Desnudos, pero con calcetines y zapatos. Así es como entran
los visitantes de la exposición «Nude Men» en el Leopold Museum de Viena.
Entran, pues, igual que salen, aunque en el intermedio es de suponer que puedan
medir las pulsaciones de su desnudez física frente a la quieta desnudez del
arte, de la pose ante la cámara o la paleta del artista. Ante la piedra que un
día fue mole y, ahora, exacta geometría de curvas y pasiones.
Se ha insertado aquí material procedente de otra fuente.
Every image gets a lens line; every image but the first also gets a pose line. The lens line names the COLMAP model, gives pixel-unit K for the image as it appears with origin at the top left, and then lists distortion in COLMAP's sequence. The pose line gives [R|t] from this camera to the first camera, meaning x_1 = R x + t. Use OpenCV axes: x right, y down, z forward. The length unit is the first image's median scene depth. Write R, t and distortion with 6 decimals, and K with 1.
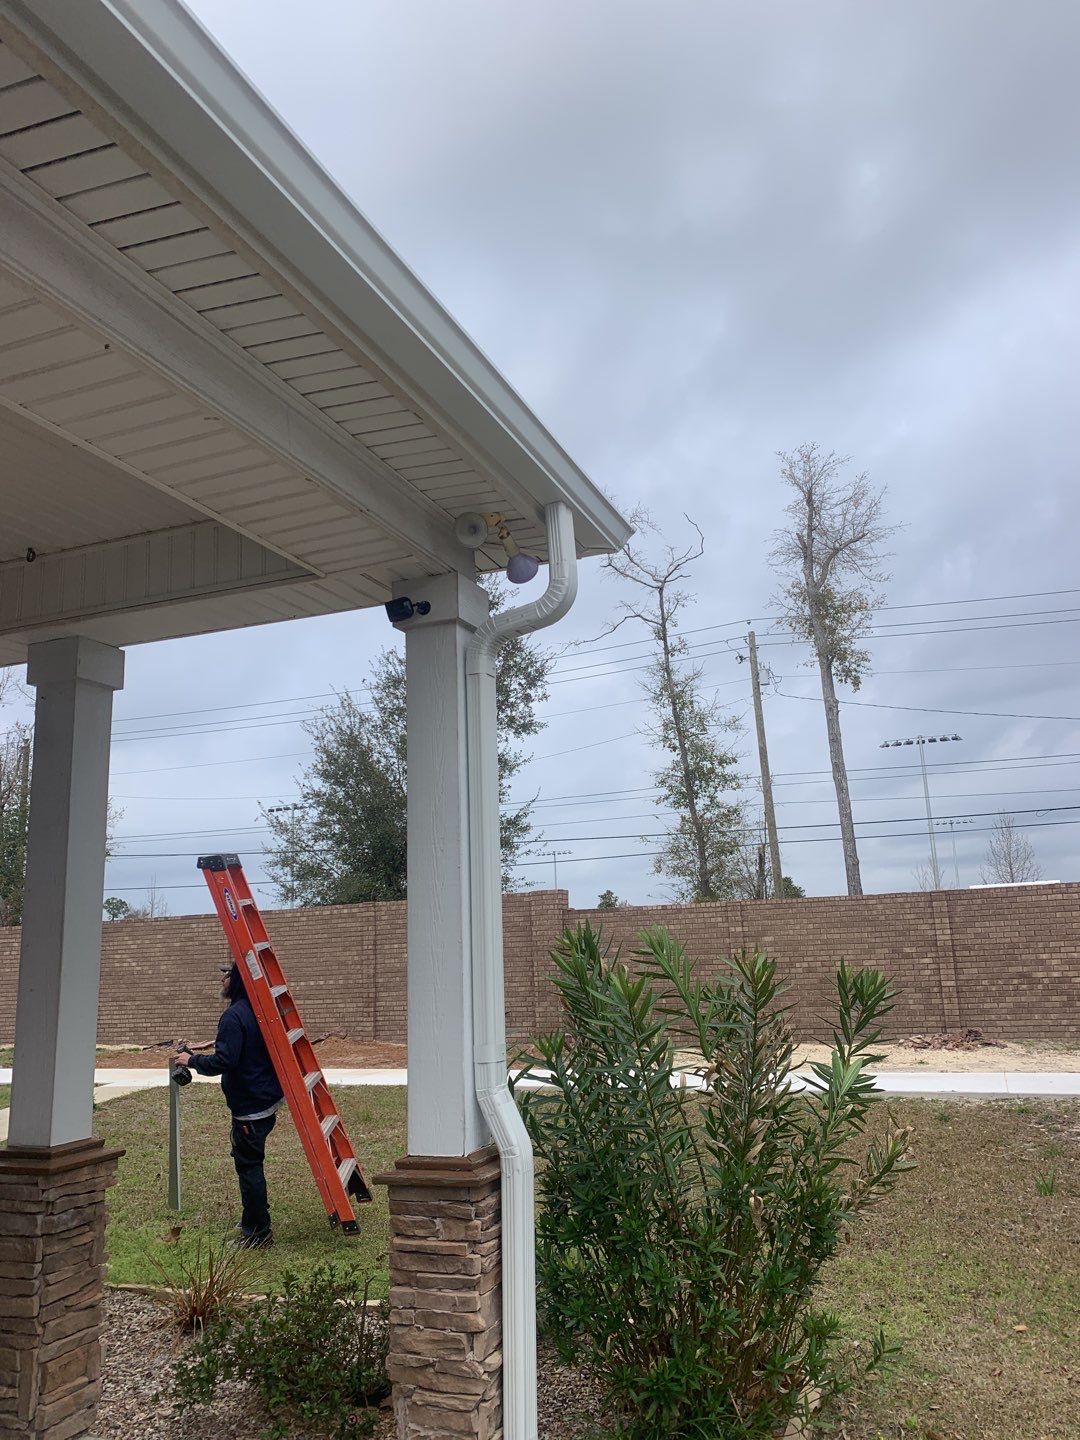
lens RADIAL K [[1113.8, 0, 577.7], [0, 1113.8, 720.9], [0, 0, 1]] dist [0.072957, -0.073970]
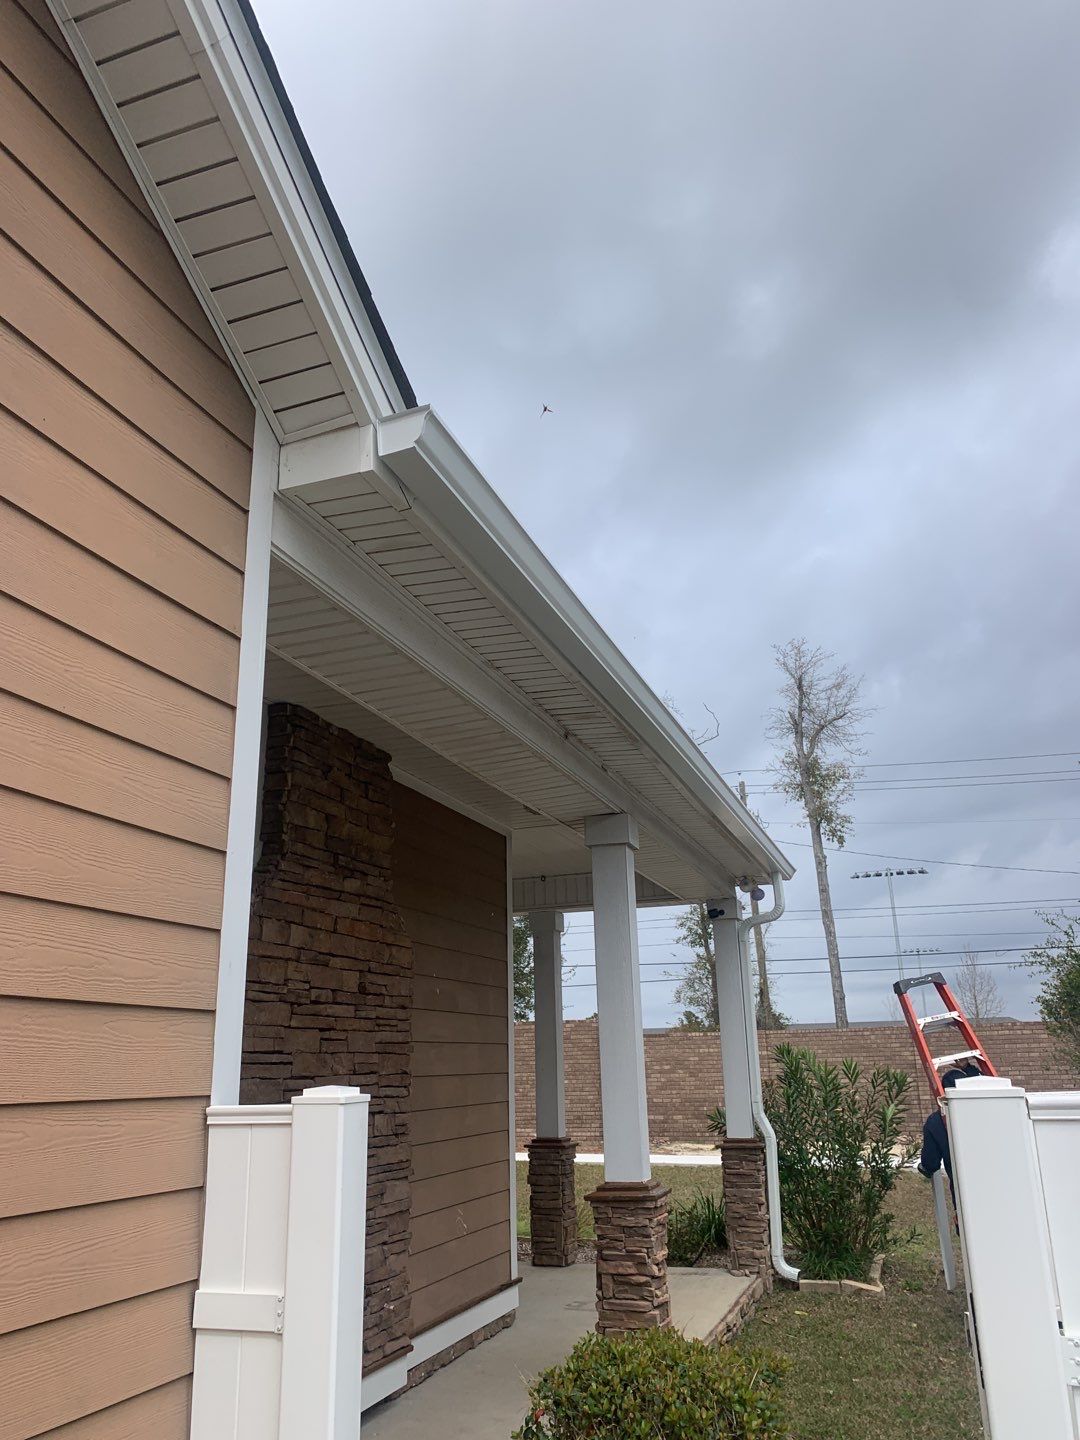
lens RADIAL K [[1113.8, 0, 554.8], [0, 1113.8, 726.0], [0, 0, 1]] dist [0.072957, -0.073970]
pose [[0.999728, 0.021253, 0.009612, -0.125812], [-0.020215, 0.995025, -0.097554, -0.061721], [-0.011637, 0.097333, 0.995184, -0.349463]]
No sé si celebrar este desembarco del nudismo en el arte,
porque no acabo de creerme que un museo pueda llegar a parecerse a una playa
virgen en los arrabales del paraíso. Pero igual yerro. Y si hay museos, aunque
se hagan llamar baluartes, que sólo son solares arrasados por la negligencia
pública y privada, puede que existan esos otros museos donde el nudismo, como
cualquier otra ideología más o menos rupestre, acabe retozando como en casa.
Cómo no.
Cosas más raras parecen gustarnos. Perder el tiempo con los
requiebros del debate del Estado de la Nación, por ejemplo. Ahí sí que quisiera
ver yo a sus señorías, en pelota picada, discutiendo sobre si ya asoman los
lujuriosos michelines o si, tan sólo, las tercas costillas del hambre. Hay que
ver lo difícil que resulta interpretar un desnudo. Pues sí.